1. Talents: These refer to the skills that you probably were born knowing how to do, or at least you began with a natural gift and have honed and sharpened it since. These aptitudes should not just include what you can do and the “hard” skills that are most desired by the world, but more particularly the focus should be on the natural abilities that you most love to use and should include your “soft” skills. These emotional and social intelligence-based abilities matter more than IQ in the workplace, and are by far the most important character traits of senior leaders, as proven through Daniel Goleman’s research in his 1995 bestseller Emotional Intelligence.
Exercise: Call three friends or close colleagues and pose this question to them: “Why are you friends with me?” Remind them that they could be friends with millions of other people, but they choose to continue to invest time and energy into your friendship.
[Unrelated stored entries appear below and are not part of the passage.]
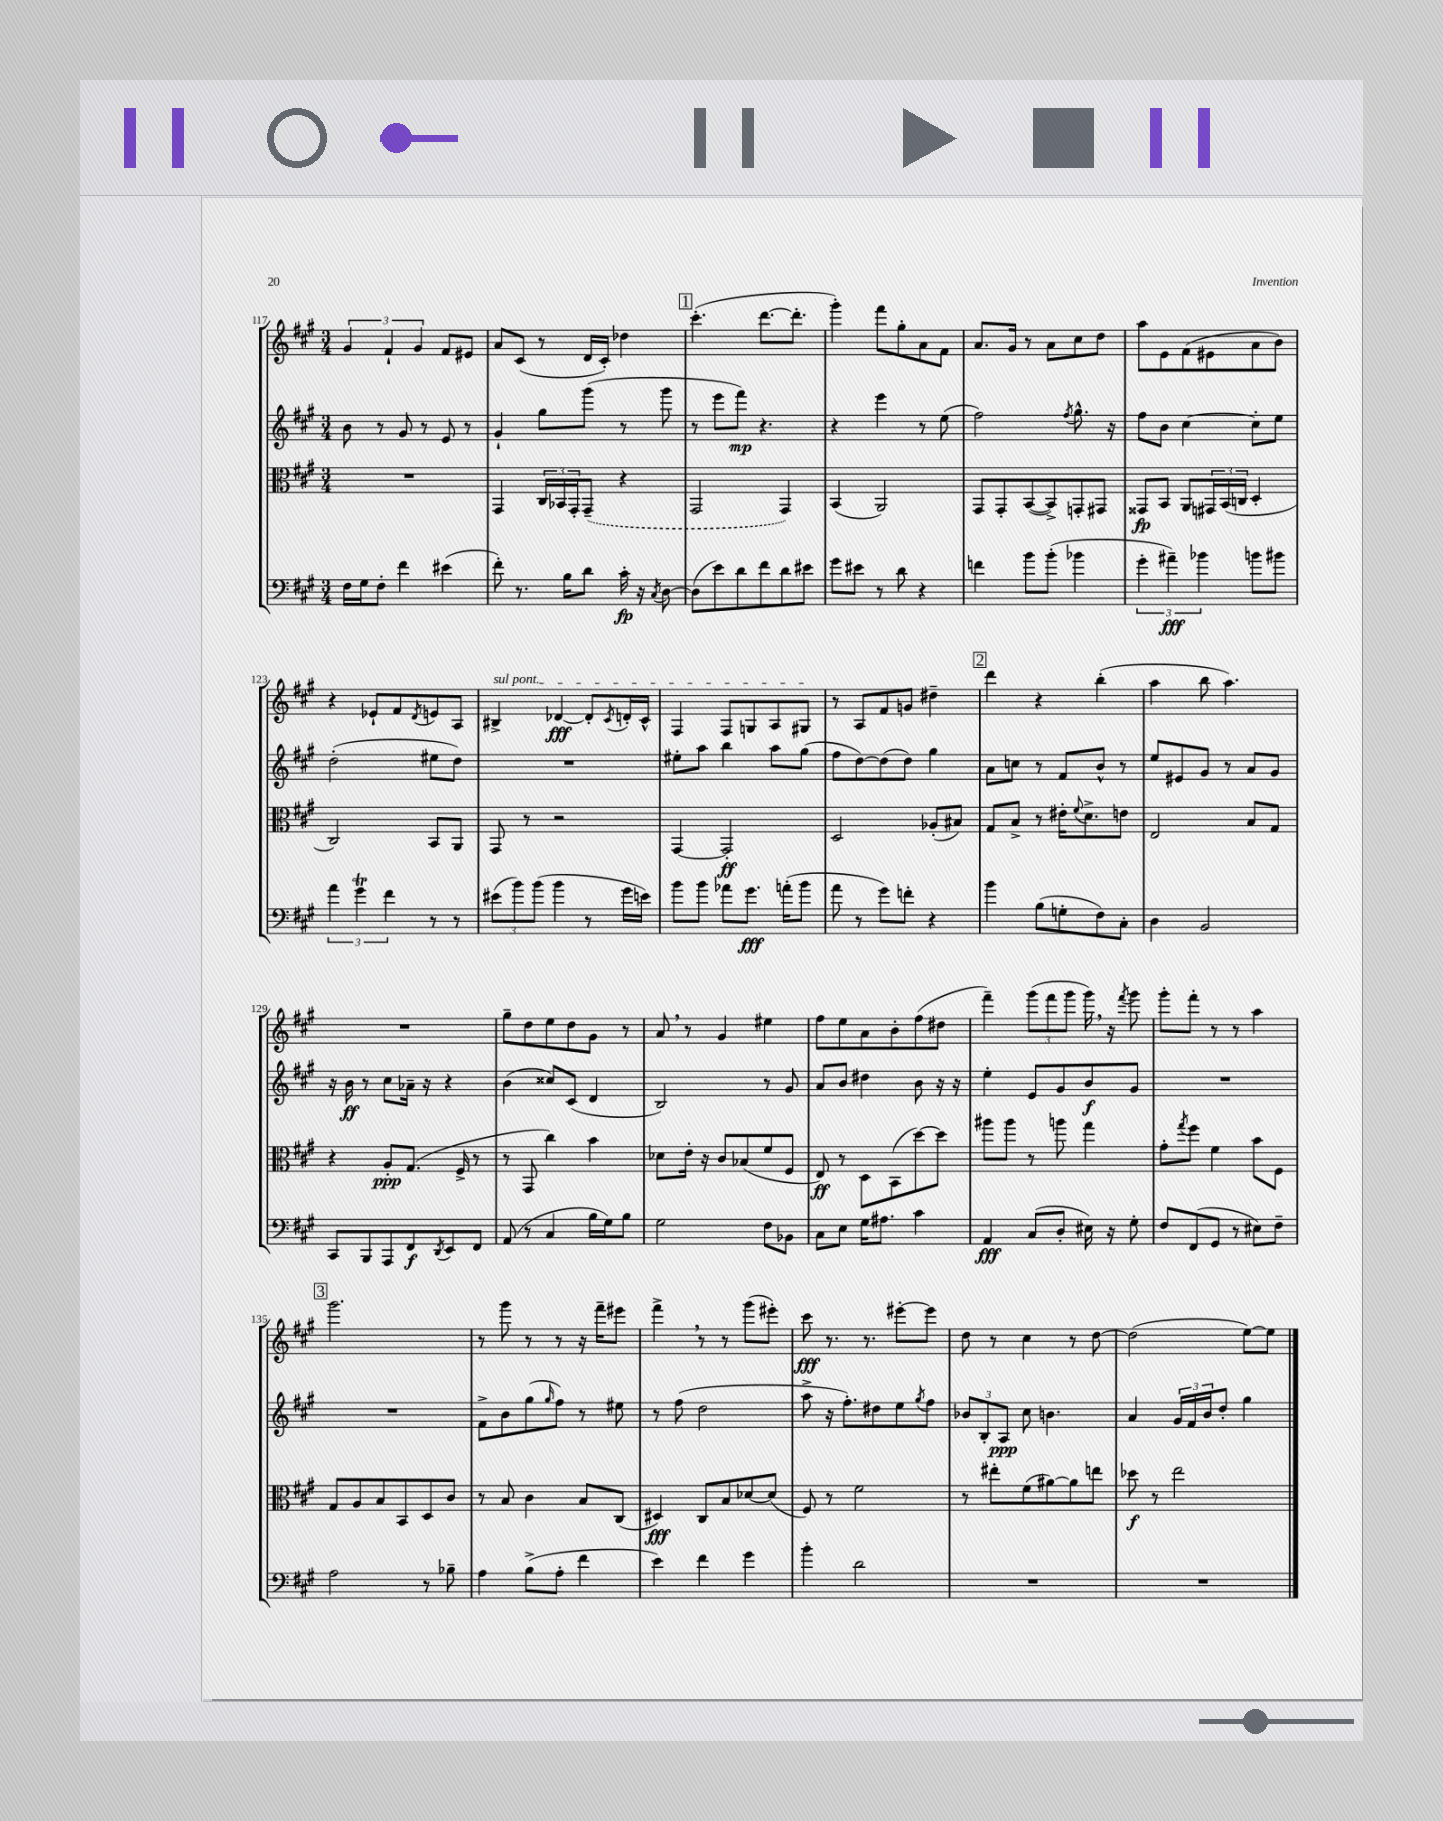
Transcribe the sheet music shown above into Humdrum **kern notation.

**kern	**kern	**kern	**kern
*staff4	*staff3	*staff2	*staff1
*clefF4	*clefC3	*clefG2	*clefG2
*k[f#c#g#]	*k[f#c#g#]	*k[f#c#g#]	*k[f#c#g#]
*M3/4	*M3/4	*M3/4	*M3/4
16F#\LL	2.r	8b\	6g#/
16G#\J	.	.	.
8F#'\J	.	8r	.
.	.	.	6f#`/
4f#\	.	8g#/	.
.	.	.	6g#/
.	.	8r	.
(4e#\	.	8e/	8f#/L
.	.	8r	8e#/J
=	=	=	=
8f#'\)	4GG#/	4g#`/	8a/L
8.r	.	.	(8c#/J
.	24C#/LL	8gg#\L	8r
.	24BB-/	.	.
16B\LK	.	.	.
.	24GG#'/J	.	.
8d\J	(8GG#~/J	(8ggg#\J	16d/LL
.	.	.	16c#'/JJ)
16c#'\	4r	8r	4dd-\
16r	.	.	.
8qC#/	.	.	.
[8D\	.	8ggg#\	.
=	=	=	=
(8D\]L	2GG#/	8r	(4.ccc#'\
8e\)	.	8eee\L	.
8d\	.	8fff#\J)	.
8f#\	.	4.r	[8.ddd\L
8d\	4GG#/)	.	.
.	.	.	8.ddd'\]J
8e#\J	.	.	.
=	=	=	=
8g#\L	(4BB/	4r	4ggg#'\)
8e#\J	.	.	.
8r	2AA/)	4eee\	8fff#\L
8d\	.	.	8gg#'\
4r	.	8r	8a\
.	.	(8ee\	8f#\J
=	=	=	=
4f\	8GG#/L	2ff#\)	8.a/L
.	8GG#'/	.	.
.	.	.	16g#/Jk
8b\L	([8BB/	.	8r
(8b'\J	8BB^/])	.	8a\L
.	.	8qff#/	.
4b-\	8GG'/	8.gg#^^\	8cc#\
.	8GG#/J	.	8dd\J
.	.	16r	.
=	=	=	=
6g#'\	8GG##/L	8ff#\L	8aa\L
.	8BB/J	8b\J	8e\
6a#~\)	.	.	.
.	8AA/L	[4cc#\	(8f#\
6b-\	.	.	.
.	24GG#/L	.	8e#\
.	(24BB/	.	.
.	24C/JJ	.	.
8b\L	4D'/	8cc#'\]L	8a\
8b#\J	.	8ee\J	8b\J)
=	=	=	=
6a\	2C#/)	(2dd'\	4r
6g#\	.	.	.
.	.	.	8e-`/L
6f#\	.	.	.
.	.	.	8f#/
.	.	.	8qd/
8r	8BB/L	8ee#\L	8e/
8r	8AA/J	8dd\J)	8A/J
=	=	=	=
(12e#\L	8GG#/	2.r	4B#^/
12b\)	.	.	.
.	8r	.	.
(12b\J	.	.	.
4b\	2r	.	[4d-/
8r	.	.	8d-'/]L
.	.	.	8qc#/
16g#\LL	.	.	16d'/L
16e\JJ)	.	.	16c#^^/JJ
=	=	=	=
8b\L	[4GG#/	8ee#'\L	4F#/
8b\J	.	8aa\J	.
8a-\L	2GG#'/]	4bb\	8F#/L
8.g#\J	.	.	8G/
.	.	8aa\L	8A/
(16a'\LK	.	.	.
8b\J	.	(8gg#\J	8G#/J
=	=	=	=
8a\	2D/	8ff#\L	8r
8r	.	[8dd\)	8A/L
8g#\L)	.	(8dd\]	8f#/
8f'\J	.	8dd\J)	8g/J
4r	(8A-'/L	4gg#\	4dd#~\
.	8B#/J)	.	.
=	=	=	=
4b\	8G#/L	8a\L	4ddd\
.	8B^/J	8cc\J	.
(8B\L	8r	8r	4r
8G'\	16e#'\LK	8f#/L	.
.	8qqf#/	.	.
.	8.d^\	.	.
8F#\)	.	8b^^/J	(4bb'\
8C#'\J	8e\J	8r	.
=	=	=	=
4D\	2E/	8ee/L	4aa\
.	.	8e#/	.
2BB/	.	8g#/J	8bb\
.	.	8r	4.aa\)
.	8B/L	8a/L	.
.	8G#/J	8g#/J	.
=	=	=	=
8CC#/L	4r	16r	2.r
.	.	16b\	.
8BBB/	.	8r	.
8AAA/	8A'/L	8cc#\L	.
8FF#/	(8.G#/J	16a-~\Jk	.
.	.	16r	.
8qDD/	.	.	.
8EE/	.	4r	.
.	16F#^/	.	.
8FF#/J	8r	.	.
=	=	=	=
(8AA/	8r	(4b\	8gg#~\L
8r	8GG#/	.	8dd\
4C#/	4cc#\)	8cc##/L)	8ee\
.	.	(8c#/J	8dd\
16B\LL	4b\	4d/	8g#\J
16G#\J)	.	.	.
8B\J	.	.	8r
=	=	=	=
2G#\	8d-\L	2B/)	8a/
.	16e'\Jk	.	8r
.	16r	.	.
.	8c#/L	.	4g#/
.	(8B-/	.	.
8F#\L	8f#/	8r	4ee#\
8BB-\J	8F#/J	8g#/	.
=	=	=	=
8C#\L	8E/)	8a/L	8ff#\L
8E\J	8r	8b/J	8ee\
16G#\LK	8D\L	4dd#\	8a\
8.A#\J	.	.	.
.	(8BB\	.	8b'\
4c#\	[8dd\)	8b\	(8ff#\
.	8dd\]J	16r	8dd#\J
.	.	16r	.
=	=	=	=
4AA/	8aa#\L	4ee'\	4fff#~\)
.	8aa#\J	.	.
(8C#/L	8r	8e/L	(12ggg#\L
.	.	.	12fff#\
8D'/J	8aa\	8g#/	.
.	.	.	12ggg#\J
16E#\)	4gg#\	8b/	16ggg#\)
16r	.	.	16r
.	.	.	8qfff#/
8G#'\	.	8g#/J	8ggg#\
=	=	=	=
8F#/L	8g#'\L	2.r	8ggg#'\L
.	8qgg#/	.	.
(8FF#/	8ff#\J	.	8fff#'\J
8GG#/J	4f#\	.	8r
8r	.	.	8r
8E#\L)	8b\L	.	4aa\
8F#~\J	8F#\J	.	.
=	=	=	=
2A\	8G#/L	2.r	2.ggg#\
.	8A/	.	.
.	8B/	.	.
.	8BB/	.	.
8r	8D/	.	.
8B-~\	8c#/J	.	.
=	=	=	=
4A\	8r	8f#^\L	8r
.	8B/	8b\	8ggg#\
(8B^\L	4c#\	(8gg#\	8r
.	.	16qqgg#/	.
8A'\J	.	8ff#\J)	8r
4f#\	8B/L	8r	16r
.	.	.	16fff#~\LK
.	(8C#/J	8ee#\	8eee#\J
=	=	=	=
4e\)	4D#/)	8r	4fff#^\
.	.	(8ff#\	.
4f#\	8C#/L	2dd\	8r
.	8B/	.	8r
4g#\	[8d-/	.	(8ggg#\L
.	(8d-/]J	.	8eee#'\J)
=	=	=	=
4b'\	8F#/)	8aa^\	8ccc#\
.	8r	16r	8.r
.	.	8.ff#'\L)	.
2d\	2f#\	.	.
.	.	.	8.r
.	.	8dd#\	.
.	.	8ee\	[8eee#'\L
.	.	8qgg#/	.
.	.	8ff#\J	8eee#\]J
=	=	=	=
2.r	8r	12b-/L	8dd\
.	.	12B'/	.
.	8ee#'\L	.	8r
.	.	12A/J	.
.	(8f#\	8cc#\	4cc#\
.	[8a#\)	4.b\	.
.	8a#\]	.	8r
.	8ee\J	.	[8dd\
=	=	=	=
2.r	8dd-\	4a/	(2dd\]
.	8r	.	.
.	2ee\	24g#/LL	.
.	.	24f#/	.
.	.	24b/J	.
.	.	8dd'/J	.
.	.	4gg#\	[8ee\L)
.	.	.	8ee\]J
==	==	==	==
*-	*-	*-	*-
Why? Encourage them to be as specific as possible with their reasoning; specific scenarios can help. This exercise will not only deepen these connections, but will also help to boost morale during these challenging times.
2. Today’s Truths: Zero in on what you hate about your job. This will help you better understand what's really bothering you and how you might address it in your next role. You owe it to yourself to not just think about ‘What do I most complain about?’ but ‘What would be a remedy for that complaint?’ whether that is work-life balance, better pay etc. Get as specific as possible, and remember that hating “everything” is not a clarifying response.
Exercise: Create a two-column table. In the first column, make a list of all aspects of your job that you hate. Once you have this negative list of what you’re trying to avoid in your next job written in the first column, write down its opposite, or something near the opposite. If one of the complaints you listed in the first column was “I am micromanaged, supervised every minute of my day,” the opposite for the second column might be “limited supervision.” This can be a cathartic and solutions-based activity, especially for those who are looking to identify qualities in a job and/or employer that would make for a better fit.
3. Tribe: Cultivating close connections involves generating new opportunities, sharing your work, and gaining insights from the best. I recommend creating a list of 20 individuals (strategic contacts, previous/current mentors, potential employers); the goal is to establish lasting and meaningful relationships that go beyond just social media messages. As you develop the list of your talents and your professional and workplace truths, it will be helpful to get additional information and insights from these experts, whose stories you can learn from.
Exercise: Make a list of the types of jobs that you’re curious about and the professional bios in this field that you could learn from. Refer to this blog post for additional strategies and recommended questions for the conversation. The pandemic has expanded our sense of connection and community, not limiting the relationships that we cultivate to our local area. The decrease in work travel and commuting time has also provided busy professionals with more time to connect and mentor others. These close connections will deepen our sense of solidarity and strengthen our professional community.
These three Ts reinforce one another in a virtuous circle: the connections that are cultivated in your tribe lead to opportunities to further develop your talents, which get you closer to your professional truths, a reality which naturally leads to new possibilities through other connections, and so on.
As the pandemic continues, I urge you to use this moment to turn uncertainty into opportunity by reigniting your purpose to become a better version of you and make a difference.
Now, with these dimensions in mind and according to the advice of Mary Oliver, “Tell me, what is it you plan to do with your one wild and precious life?”